◆ **WHAT YOU HAVE TO DO**: Give again only those lines from the start of the entries through the line holding "- A: I didn't take your pen.", leaving them as they are.

◆ **TASK INPUTS**:
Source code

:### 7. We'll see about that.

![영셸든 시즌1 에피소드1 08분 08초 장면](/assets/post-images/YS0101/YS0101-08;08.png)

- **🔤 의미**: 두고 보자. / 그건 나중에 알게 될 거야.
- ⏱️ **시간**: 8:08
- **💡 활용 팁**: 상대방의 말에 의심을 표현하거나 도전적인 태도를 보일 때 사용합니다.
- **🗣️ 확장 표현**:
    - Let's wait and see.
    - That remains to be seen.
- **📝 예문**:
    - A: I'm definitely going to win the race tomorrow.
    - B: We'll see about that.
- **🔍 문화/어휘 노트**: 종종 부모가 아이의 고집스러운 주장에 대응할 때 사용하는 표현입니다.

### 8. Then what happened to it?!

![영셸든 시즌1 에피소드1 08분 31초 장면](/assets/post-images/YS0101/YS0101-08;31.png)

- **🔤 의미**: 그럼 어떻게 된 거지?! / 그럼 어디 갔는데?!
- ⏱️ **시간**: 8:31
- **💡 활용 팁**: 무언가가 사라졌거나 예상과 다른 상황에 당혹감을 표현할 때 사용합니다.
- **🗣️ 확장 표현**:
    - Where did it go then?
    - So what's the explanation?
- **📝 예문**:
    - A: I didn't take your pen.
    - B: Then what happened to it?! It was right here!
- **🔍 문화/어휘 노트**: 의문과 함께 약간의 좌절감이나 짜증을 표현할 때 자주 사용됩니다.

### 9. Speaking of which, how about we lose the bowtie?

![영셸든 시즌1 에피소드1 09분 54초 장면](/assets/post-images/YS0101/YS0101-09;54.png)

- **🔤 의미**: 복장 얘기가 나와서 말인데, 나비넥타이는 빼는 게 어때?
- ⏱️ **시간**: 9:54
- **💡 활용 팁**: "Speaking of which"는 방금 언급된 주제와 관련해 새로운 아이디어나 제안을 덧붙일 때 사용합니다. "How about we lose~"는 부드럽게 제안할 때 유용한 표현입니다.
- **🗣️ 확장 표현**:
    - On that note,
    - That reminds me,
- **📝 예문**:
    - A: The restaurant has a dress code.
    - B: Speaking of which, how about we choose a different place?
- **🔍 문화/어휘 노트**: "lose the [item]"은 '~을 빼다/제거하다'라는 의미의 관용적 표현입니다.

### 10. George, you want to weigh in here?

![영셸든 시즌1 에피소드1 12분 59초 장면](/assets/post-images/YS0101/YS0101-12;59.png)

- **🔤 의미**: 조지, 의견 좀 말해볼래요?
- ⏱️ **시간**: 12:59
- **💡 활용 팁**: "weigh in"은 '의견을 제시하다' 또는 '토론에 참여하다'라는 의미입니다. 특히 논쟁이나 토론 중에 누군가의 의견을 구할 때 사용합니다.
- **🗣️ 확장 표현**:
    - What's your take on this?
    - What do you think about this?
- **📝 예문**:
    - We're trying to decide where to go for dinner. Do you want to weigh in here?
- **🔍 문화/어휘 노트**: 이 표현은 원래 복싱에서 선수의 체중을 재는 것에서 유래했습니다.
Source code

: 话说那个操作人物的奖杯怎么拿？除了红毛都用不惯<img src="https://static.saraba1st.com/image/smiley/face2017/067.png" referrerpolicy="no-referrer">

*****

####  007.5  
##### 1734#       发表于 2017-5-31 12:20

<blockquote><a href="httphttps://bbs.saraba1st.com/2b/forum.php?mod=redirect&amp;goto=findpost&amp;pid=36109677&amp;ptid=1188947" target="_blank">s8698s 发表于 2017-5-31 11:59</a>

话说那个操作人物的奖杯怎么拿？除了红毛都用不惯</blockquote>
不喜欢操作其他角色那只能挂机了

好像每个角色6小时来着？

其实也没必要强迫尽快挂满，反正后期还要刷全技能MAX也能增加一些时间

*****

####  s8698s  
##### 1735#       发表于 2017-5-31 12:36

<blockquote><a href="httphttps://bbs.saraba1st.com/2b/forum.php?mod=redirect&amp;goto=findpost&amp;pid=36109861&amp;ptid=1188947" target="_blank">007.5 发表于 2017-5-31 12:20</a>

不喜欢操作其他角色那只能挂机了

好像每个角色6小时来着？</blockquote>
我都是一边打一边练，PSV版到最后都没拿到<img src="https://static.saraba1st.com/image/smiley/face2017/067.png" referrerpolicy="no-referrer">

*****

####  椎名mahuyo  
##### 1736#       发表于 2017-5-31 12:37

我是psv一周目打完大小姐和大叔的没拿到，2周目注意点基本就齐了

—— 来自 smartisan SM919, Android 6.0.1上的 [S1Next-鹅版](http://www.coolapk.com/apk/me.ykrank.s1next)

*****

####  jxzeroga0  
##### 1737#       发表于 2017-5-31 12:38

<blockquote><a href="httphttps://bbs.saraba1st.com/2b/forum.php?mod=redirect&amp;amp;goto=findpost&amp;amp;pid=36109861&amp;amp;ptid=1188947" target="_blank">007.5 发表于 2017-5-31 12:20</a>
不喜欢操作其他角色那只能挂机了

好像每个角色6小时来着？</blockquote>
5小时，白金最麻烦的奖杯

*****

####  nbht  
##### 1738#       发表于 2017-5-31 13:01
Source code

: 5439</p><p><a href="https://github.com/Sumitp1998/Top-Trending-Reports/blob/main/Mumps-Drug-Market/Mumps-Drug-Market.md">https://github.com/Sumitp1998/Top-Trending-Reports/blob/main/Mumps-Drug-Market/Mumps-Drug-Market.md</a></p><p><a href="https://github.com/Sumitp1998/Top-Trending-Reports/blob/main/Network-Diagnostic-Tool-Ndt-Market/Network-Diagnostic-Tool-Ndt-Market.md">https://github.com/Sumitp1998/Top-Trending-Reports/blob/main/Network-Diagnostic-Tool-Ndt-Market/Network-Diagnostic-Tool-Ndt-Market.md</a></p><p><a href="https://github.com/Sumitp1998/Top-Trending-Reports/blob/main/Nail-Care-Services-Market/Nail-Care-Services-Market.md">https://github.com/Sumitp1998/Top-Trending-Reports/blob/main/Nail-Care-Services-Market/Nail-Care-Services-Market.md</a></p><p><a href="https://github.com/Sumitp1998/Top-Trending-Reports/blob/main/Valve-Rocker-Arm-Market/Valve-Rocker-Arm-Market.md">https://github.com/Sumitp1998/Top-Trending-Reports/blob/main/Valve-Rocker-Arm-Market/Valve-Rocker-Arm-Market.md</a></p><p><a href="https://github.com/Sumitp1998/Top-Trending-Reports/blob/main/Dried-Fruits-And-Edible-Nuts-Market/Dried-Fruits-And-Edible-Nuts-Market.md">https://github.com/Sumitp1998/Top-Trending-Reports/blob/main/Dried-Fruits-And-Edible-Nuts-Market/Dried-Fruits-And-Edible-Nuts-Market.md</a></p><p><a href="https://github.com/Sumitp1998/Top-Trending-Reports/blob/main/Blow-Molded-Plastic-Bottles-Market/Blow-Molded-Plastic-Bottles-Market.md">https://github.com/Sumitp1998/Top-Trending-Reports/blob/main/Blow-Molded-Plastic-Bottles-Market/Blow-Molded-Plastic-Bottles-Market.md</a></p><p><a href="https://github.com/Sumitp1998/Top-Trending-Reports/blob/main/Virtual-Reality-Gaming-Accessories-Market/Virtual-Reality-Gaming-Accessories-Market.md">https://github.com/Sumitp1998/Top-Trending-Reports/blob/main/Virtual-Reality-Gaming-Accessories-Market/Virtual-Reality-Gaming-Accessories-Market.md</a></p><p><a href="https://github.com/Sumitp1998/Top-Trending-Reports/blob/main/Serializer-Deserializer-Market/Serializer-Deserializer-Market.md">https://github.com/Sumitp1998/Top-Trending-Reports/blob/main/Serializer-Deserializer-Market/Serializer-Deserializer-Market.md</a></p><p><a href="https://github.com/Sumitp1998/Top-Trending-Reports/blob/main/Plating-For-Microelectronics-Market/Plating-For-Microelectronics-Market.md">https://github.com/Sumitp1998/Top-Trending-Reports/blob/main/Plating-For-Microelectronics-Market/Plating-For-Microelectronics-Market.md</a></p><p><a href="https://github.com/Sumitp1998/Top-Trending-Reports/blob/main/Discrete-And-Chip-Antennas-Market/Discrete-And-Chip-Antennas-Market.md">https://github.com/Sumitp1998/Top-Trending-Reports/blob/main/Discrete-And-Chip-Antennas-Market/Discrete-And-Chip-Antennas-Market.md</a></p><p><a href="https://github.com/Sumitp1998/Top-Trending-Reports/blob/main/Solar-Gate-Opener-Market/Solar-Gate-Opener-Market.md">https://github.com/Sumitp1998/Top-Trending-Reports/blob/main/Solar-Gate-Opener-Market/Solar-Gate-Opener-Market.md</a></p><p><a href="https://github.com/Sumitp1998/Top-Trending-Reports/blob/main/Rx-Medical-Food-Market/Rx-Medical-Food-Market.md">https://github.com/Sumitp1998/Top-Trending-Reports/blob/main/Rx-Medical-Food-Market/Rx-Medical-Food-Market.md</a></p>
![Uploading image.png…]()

◆ **TASK ANSWER**:
Source code

:### 7. We'll see about that.

![영셸든 시즌1 에피소드1 08분 08초 장면](/assets/post-images/YS0101/YS0101-08;08.png)

- **🔤 의미**: 두고 보자. / 그건 나중에 알게 될 거야.
- ⏱️ **시간**: 8:08
- **💡 활용 팁**: 상대방의 말에 의심을 표현하거나 도전적인 태도를 보일 때 사용합니다.
- **🗣️ 확장 표현**:
    - Let's wait and see.
    - That remains to be seen.
- **📝 예문**:
    - A: I'm definitely going to win the race tomorrow.
    - B: We'll see about that.
- **🔍 문화/어휘 노트**: 종종 부모가 아이의 고집스러운 주장에 대응할 때 사용하는 표현입니다.

### 8. Then what happened to it?!

![영셸든 시즌1 에피소드1 08분 31초 장면](/assets/post-images/YS0101/YS0101-08;31.png)

- **🔤 의미**: 그럼 어떻게 된 거지?! / 그럼 어디 갔는데?!
- ⏱️ **시간**: 8:31
- **💡 활용 팁**: 무언가가 사라졌거나 예상과 다른 상황에 당혹감을 표현할 때 사용합니다.
- **🗣️ 확장 표현**:
    - Where did it go then?
    - So what's the explanation?
- **📝 예문**:
    - A: I didn't take your pen.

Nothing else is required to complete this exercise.